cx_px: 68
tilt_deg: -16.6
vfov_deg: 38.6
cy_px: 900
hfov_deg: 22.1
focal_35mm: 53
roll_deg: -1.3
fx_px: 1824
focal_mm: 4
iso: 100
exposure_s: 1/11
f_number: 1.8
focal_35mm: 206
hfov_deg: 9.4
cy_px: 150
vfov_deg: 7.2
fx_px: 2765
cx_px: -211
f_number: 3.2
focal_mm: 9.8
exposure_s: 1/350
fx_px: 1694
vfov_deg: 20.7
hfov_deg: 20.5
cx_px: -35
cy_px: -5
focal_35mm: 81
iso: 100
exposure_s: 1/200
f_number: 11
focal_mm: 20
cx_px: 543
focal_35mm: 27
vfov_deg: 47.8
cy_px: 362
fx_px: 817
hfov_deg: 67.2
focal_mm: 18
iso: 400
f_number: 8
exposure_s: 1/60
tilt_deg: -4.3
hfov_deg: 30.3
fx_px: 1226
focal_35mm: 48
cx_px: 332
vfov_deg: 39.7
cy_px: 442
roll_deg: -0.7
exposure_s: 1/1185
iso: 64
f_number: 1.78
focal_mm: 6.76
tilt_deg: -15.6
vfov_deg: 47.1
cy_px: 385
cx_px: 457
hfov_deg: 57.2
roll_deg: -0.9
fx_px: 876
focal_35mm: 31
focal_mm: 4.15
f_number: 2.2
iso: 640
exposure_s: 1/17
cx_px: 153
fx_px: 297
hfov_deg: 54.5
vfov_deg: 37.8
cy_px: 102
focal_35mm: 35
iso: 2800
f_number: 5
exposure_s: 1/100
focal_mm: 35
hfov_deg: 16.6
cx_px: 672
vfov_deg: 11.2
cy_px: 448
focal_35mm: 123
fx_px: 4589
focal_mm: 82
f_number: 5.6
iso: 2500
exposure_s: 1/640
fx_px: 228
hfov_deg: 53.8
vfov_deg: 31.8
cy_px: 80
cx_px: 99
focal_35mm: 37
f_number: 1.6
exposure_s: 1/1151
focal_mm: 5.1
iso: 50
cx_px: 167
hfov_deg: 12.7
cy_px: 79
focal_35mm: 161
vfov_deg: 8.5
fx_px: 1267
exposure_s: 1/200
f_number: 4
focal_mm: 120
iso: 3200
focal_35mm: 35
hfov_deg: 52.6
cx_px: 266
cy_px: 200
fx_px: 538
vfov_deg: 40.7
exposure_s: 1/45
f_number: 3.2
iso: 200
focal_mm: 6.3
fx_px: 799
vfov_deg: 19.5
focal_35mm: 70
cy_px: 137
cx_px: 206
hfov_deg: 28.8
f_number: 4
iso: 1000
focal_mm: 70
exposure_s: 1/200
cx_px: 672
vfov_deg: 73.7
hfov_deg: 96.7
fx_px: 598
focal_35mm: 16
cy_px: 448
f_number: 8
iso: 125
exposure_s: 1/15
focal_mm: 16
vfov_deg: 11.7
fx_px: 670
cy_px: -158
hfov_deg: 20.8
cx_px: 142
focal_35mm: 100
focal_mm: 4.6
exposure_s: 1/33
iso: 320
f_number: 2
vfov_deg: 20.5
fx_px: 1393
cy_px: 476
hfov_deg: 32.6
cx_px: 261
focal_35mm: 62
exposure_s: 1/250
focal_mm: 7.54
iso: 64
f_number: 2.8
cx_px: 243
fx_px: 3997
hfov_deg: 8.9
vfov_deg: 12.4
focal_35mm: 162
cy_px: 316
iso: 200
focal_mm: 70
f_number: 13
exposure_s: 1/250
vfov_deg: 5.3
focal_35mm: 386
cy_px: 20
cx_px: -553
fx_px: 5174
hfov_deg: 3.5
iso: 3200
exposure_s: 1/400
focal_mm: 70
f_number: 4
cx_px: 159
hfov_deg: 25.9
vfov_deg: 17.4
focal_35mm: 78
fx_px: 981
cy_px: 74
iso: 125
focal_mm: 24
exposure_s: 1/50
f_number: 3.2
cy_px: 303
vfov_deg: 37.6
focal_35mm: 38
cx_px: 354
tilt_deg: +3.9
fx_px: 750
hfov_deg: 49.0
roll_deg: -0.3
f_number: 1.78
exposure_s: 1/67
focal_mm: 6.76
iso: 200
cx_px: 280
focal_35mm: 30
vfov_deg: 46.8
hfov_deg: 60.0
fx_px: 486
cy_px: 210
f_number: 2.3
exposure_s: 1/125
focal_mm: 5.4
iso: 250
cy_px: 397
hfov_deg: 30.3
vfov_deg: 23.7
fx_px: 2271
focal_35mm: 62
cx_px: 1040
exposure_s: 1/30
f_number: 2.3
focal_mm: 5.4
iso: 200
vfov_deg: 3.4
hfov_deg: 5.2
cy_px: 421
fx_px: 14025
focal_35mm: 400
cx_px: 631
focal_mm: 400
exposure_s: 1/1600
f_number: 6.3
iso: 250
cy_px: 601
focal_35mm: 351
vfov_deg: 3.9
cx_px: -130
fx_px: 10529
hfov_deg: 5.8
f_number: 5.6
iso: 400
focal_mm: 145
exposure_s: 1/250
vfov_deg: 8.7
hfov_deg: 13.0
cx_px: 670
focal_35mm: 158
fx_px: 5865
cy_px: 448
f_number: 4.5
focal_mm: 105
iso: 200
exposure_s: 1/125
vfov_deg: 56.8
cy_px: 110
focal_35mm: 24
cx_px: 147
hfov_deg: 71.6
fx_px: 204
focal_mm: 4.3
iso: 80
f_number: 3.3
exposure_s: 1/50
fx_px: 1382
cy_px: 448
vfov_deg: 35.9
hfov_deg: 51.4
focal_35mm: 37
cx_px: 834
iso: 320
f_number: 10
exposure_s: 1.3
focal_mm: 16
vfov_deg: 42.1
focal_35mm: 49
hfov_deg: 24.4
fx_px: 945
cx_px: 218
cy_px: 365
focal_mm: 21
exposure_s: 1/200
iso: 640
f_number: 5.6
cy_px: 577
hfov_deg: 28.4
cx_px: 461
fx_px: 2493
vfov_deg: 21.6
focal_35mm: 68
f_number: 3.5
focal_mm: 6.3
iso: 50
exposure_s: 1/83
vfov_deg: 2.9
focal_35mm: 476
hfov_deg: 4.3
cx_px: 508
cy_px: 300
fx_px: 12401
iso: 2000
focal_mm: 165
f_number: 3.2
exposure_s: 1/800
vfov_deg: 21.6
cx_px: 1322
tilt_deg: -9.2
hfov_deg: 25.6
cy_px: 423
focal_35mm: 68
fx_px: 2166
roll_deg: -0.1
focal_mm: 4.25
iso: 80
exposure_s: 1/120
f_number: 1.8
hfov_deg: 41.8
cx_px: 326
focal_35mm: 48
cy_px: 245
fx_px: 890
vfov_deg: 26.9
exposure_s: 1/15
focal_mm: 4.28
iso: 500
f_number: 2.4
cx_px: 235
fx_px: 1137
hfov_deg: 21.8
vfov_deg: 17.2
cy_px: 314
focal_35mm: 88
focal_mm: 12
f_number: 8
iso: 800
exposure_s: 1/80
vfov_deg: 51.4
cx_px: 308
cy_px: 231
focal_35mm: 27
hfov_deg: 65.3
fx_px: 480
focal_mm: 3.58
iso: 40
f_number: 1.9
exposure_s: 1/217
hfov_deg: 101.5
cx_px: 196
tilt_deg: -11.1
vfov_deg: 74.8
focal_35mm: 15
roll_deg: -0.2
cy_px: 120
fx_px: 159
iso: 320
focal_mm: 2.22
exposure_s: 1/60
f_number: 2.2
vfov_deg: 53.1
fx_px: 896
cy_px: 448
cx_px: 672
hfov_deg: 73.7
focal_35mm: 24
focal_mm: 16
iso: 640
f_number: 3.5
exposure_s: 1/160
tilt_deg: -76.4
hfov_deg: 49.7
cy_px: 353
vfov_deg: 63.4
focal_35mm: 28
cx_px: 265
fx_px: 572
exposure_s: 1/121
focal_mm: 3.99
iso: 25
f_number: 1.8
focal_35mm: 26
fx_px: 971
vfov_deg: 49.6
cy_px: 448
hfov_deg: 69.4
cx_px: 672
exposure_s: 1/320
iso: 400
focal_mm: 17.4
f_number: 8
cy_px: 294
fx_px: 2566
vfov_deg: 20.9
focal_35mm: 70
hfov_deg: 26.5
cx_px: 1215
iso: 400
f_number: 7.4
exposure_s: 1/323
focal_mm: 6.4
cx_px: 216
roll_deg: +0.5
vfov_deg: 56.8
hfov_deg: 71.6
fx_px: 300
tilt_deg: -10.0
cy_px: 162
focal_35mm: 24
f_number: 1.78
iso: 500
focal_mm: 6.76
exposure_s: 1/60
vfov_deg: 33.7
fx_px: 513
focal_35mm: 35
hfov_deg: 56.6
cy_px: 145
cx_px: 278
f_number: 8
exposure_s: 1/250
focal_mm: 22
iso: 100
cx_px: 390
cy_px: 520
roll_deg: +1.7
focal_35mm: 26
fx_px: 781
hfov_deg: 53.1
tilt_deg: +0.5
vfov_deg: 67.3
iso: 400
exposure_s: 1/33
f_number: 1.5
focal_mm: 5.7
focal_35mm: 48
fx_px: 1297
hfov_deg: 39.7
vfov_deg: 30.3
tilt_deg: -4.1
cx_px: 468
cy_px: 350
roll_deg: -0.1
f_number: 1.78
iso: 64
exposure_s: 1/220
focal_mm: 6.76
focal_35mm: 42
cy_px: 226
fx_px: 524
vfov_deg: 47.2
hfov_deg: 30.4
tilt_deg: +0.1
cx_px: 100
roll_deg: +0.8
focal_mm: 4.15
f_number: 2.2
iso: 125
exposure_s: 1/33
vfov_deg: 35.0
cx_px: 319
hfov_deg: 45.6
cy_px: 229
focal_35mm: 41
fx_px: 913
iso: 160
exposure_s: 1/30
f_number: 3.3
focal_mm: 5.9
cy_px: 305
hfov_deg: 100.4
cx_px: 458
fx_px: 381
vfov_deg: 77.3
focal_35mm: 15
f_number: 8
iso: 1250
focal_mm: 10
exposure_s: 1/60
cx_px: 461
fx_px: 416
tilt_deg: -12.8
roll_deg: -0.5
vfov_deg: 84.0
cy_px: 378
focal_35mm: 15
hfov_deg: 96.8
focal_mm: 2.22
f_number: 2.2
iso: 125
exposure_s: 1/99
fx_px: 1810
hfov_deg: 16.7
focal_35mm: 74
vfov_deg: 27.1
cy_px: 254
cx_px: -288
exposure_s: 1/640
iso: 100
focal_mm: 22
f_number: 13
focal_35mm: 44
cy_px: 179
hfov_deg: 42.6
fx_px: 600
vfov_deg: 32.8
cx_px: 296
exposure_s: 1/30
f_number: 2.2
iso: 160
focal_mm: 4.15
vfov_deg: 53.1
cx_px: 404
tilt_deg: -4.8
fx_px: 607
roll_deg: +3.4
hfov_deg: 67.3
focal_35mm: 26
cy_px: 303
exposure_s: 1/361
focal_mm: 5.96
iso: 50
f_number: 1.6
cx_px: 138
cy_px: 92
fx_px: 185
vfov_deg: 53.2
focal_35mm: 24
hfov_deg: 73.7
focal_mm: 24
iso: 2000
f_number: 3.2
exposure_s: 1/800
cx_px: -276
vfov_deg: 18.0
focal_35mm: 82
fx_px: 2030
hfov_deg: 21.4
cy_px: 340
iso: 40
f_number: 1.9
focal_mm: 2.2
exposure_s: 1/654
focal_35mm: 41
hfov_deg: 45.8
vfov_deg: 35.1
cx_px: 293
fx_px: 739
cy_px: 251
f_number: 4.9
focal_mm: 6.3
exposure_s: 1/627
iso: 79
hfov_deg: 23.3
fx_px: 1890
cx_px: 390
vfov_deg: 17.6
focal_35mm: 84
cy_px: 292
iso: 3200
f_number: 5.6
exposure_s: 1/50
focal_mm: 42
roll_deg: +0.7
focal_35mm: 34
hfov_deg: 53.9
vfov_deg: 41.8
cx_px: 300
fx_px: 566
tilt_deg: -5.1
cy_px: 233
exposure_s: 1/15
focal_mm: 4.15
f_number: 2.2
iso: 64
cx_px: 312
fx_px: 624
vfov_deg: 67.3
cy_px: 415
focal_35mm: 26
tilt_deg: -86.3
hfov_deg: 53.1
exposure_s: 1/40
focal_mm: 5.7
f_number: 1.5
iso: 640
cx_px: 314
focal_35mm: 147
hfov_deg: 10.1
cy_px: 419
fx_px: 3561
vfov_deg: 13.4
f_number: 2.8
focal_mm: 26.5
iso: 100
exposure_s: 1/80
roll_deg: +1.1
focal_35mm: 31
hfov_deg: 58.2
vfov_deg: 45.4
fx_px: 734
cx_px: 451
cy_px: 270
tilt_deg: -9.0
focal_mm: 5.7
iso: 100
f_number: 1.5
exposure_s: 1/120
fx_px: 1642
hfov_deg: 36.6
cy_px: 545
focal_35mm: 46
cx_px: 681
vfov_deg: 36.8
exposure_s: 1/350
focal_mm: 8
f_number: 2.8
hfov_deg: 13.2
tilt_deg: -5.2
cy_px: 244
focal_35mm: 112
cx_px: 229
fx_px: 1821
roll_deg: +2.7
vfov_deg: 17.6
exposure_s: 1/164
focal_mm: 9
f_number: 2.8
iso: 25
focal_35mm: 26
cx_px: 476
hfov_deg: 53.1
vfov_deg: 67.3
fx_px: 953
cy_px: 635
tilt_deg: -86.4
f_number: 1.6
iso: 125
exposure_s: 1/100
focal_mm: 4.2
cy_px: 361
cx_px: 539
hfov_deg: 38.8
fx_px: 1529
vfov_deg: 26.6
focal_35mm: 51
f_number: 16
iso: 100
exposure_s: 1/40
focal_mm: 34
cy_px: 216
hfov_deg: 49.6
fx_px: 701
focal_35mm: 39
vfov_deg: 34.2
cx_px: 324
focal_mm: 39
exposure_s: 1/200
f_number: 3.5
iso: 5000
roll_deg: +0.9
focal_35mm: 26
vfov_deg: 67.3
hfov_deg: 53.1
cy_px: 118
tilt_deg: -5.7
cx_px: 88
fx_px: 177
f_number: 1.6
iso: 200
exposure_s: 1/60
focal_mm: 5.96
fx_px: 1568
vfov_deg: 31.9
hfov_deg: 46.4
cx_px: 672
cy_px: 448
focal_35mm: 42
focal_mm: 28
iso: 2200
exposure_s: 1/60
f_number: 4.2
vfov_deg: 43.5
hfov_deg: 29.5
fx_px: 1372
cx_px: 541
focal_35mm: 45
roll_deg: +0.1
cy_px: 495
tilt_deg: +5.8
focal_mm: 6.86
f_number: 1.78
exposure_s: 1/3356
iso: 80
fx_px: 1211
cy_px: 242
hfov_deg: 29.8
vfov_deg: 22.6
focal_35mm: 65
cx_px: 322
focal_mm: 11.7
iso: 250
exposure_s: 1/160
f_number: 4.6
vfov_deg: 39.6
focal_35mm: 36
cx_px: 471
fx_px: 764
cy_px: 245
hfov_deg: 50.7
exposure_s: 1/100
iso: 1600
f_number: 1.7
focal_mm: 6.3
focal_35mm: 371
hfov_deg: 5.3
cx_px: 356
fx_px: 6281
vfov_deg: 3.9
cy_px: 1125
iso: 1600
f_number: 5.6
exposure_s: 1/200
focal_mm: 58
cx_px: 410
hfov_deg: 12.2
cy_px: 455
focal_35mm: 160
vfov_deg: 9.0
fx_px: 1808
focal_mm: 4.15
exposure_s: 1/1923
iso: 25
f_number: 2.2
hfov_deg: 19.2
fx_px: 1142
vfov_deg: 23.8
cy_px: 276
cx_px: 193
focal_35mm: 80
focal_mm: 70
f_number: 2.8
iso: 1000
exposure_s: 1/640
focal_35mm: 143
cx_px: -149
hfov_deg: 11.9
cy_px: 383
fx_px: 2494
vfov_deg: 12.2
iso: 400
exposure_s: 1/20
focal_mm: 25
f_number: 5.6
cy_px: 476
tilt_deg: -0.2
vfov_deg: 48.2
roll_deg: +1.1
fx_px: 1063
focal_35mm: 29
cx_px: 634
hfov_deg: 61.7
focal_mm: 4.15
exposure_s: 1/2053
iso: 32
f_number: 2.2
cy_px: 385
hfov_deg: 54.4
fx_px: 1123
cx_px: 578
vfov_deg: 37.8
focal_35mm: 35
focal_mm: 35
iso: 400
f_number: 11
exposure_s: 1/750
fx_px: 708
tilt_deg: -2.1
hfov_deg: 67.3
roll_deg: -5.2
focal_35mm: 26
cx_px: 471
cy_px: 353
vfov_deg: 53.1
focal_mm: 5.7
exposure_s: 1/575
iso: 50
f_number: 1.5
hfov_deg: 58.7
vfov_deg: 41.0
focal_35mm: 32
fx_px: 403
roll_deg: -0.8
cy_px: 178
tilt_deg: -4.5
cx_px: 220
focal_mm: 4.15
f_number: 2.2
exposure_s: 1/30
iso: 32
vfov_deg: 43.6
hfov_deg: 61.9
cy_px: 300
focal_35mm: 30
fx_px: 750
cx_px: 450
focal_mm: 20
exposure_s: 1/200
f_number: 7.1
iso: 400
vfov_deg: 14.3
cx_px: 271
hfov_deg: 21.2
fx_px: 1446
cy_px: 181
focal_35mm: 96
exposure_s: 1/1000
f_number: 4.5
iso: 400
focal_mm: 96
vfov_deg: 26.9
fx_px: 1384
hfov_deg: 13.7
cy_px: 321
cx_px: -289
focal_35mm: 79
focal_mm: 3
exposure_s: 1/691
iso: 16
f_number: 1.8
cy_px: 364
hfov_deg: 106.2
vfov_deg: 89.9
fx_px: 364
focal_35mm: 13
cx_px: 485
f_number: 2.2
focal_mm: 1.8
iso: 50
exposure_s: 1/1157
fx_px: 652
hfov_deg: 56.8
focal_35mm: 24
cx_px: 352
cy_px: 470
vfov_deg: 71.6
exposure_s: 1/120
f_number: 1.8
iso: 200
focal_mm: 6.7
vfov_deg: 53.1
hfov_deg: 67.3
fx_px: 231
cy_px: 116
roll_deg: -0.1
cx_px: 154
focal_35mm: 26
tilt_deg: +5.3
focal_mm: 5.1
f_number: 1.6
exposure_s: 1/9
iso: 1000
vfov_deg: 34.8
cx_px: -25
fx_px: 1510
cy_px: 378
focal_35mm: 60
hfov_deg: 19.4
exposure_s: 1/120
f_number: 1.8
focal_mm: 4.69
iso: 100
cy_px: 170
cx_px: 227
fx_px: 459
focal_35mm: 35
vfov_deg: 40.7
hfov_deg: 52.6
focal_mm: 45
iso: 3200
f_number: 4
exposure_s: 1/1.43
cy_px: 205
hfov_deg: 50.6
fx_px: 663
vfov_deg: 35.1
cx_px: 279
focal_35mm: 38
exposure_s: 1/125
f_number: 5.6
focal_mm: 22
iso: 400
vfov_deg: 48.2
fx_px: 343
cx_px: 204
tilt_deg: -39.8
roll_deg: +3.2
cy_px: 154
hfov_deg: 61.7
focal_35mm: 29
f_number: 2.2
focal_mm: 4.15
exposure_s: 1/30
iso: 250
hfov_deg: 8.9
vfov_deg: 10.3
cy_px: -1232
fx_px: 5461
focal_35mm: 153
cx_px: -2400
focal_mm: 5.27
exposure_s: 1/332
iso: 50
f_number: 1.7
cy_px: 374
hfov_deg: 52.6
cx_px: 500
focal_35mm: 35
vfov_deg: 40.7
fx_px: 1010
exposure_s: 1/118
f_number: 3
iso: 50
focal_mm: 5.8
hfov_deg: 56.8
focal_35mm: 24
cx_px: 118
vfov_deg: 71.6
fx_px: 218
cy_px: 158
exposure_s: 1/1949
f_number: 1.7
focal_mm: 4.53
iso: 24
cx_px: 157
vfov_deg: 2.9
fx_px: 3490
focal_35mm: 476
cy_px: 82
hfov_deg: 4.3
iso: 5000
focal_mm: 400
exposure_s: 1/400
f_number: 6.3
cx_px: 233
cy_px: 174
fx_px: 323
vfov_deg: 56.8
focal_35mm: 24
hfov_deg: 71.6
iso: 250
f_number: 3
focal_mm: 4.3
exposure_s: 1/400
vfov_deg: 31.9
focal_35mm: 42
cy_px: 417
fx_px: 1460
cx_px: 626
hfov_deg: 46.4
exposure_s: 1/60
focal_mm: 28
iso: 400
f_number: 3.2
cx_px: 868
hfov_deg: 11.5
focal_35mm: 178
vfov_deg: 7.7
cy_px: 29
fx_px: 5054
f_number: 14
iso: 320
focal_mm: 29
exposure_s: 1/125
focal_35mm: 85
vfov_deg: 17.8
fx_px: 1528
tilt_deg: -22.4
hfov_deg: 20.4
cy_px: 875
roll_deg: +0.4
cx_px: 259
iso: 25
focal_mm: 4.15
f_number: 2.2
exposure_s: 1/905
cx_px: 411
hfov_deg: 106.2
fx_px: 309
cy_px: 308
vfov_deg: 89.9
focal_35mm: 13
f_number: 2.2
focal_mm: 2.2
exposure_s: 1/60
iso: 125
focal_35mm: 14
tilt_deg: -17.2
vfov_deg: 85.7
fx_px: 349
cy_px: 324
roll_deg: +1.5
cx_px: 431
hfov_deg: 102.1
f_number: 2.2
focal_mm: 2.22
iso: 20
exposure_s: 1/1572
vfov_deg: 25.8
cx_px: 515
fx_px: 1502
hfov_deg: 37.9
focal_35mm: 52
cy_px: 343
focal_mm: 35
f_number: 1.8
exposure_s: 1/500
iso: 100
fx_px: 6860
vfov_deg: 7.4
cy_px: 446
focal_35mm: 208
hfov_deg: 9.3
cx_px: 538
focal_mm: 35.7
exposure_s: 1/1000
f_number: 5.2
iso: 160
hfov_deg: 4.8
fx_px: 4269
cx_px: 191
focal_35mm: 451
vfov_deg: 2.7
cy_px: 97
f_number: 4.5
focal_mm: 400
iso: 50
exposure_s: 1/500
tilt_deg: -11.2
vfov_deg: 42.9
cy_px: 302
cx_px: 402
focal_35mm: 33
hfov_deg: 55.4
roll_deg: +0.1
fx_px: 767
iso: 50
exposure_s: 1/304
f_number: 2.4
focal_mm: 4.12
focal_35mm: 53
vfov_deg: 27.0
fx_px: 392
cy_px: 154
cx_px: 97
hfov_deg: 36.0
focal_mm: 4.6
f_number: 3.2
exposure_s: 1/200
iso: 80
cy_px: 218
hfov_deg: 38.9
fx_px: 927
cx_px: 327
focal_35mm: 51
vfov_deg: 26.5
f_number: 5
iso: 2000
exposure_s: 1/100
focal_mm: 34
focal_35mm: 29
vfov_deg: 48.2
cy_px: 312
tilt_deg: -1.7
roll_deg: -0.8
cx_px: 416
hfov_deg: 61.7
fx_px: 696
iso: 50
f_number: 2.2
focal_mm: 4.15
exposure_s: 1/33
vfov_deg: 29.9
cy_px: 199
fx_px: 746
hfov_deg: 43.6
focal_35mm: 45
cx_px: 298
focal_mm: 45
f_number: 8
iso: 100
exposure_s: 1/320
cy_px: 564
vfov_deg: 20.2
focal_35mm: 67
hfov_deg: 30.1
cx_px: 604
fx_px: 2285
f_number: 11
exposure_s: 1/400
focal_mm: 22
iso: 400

---------------

EXERCISE: When you reach the line containing "fx_px: 2765" in the data above, start copying exactly, and stop after the line containing "roll_deg: -0.7".

YOUR RESPONSE:
fx_px: 2765
cx_px: -211
f_number: 3.2
focal_mm: 9.8
exposure_s: 1/350
fx_px: 1694
vfov_deg: 20.7
hfov_deg: 20.5
cx_px: -35
cy_px: -5
focal_35mm: 81
iso: 100
exposure_s: 1/200
f_number: 11
focal_mm: 20
cx_px: 543
focal_35mm: 27
vfov_deg: 47.8
cy_px: 362
fx_px: 817
hfov_deg: 67.2
focal_mm: 18
iso: 400
f_number: 8
exposure_s: 1/60
tilt_deg: -4.3
hfov_deg: 30.3
fx_px: 1226
focal_35mm: 48
cx_px: 332
vfov_deg: 39.7
cy_px: 442
roll_deg: -0.7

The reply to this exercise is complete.